§ **What to produce**
Lines holding the word "derzeit" are the ones to copy from the data below.

#####

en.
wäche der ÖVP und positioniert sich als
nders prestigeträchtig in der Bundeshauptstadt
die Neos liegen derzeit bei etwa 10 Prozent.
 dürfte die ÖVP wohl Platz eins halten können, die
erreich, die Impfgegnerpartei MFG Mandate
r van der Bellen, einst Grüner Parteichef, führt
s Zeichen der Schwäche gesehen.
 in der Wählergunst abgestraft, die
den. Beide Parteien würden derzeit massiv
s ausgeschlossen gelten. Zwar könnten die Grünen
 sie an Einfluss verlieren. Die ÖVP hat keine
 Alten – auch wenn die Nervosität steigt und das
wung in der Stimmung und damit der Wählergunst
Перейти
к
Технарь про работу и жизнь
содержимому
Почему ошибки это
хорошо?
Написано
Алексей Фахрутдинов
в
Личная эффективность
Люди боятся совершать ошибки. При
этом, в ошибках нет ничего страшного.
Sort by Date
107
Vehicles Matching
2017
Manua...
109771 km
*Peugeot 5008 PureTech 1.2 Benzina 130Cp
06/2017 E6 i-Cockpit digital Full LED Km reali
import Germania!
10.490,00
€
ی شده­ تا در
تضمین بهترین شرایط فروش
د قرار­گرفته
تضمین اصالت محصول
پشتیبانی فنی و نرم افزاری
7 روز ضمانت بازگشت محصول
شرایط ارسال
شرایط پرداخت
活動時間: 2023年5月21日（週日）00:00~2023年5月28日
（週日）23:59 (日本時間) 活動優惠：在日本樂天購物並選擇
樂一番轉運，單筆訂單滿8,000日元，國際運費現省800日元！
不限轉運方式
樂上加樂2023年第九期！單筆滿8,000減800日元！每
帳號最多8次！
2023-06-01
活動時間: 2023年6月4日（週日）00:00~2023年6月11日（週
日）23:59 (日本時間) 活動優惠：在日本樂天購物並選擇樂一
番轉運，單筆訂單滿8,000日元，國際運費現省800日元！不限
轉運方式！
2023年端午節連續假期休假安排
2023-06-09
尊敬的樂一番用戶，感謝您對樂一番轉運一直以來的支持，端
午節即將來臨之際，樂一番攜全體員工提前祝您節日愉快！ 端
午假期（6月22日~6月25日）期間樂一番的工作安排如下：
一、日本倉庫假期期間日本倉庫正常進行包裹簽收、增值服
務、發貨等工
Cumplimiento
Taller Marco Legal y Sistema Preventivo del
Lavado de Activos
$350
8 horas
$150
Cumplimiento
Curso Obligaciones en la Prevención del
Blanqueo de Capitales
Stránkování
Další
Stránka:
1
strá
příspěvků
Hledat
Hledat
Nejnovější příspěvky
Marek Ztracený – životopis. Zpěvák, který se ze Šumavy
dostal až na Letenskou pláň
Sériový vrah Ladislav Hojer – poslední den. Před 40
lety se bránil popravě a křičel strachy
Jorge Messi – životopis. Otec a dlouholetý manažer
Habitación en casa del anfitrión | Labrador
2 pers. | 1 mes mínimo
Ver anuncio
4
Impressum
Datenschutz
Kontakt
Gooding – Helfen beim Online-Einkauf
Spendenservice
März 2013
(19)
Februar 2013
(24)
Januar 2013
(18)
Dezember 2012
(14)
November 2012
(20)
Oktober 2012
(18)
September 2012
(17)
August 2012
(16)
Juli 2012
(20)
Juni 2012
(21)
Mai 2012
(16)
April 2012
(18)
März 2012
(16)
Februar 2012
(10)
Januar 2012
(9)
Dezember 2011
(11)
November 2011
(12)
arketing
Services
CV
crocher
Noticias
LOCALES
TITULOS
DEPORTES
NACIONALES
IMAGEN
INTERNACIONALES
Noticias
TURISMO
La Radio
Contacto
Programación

#####

§ **Output**
die Neos liegen derzeit bei etwa 10 Prozent.
den. Beide Parteien würden derzeit massiv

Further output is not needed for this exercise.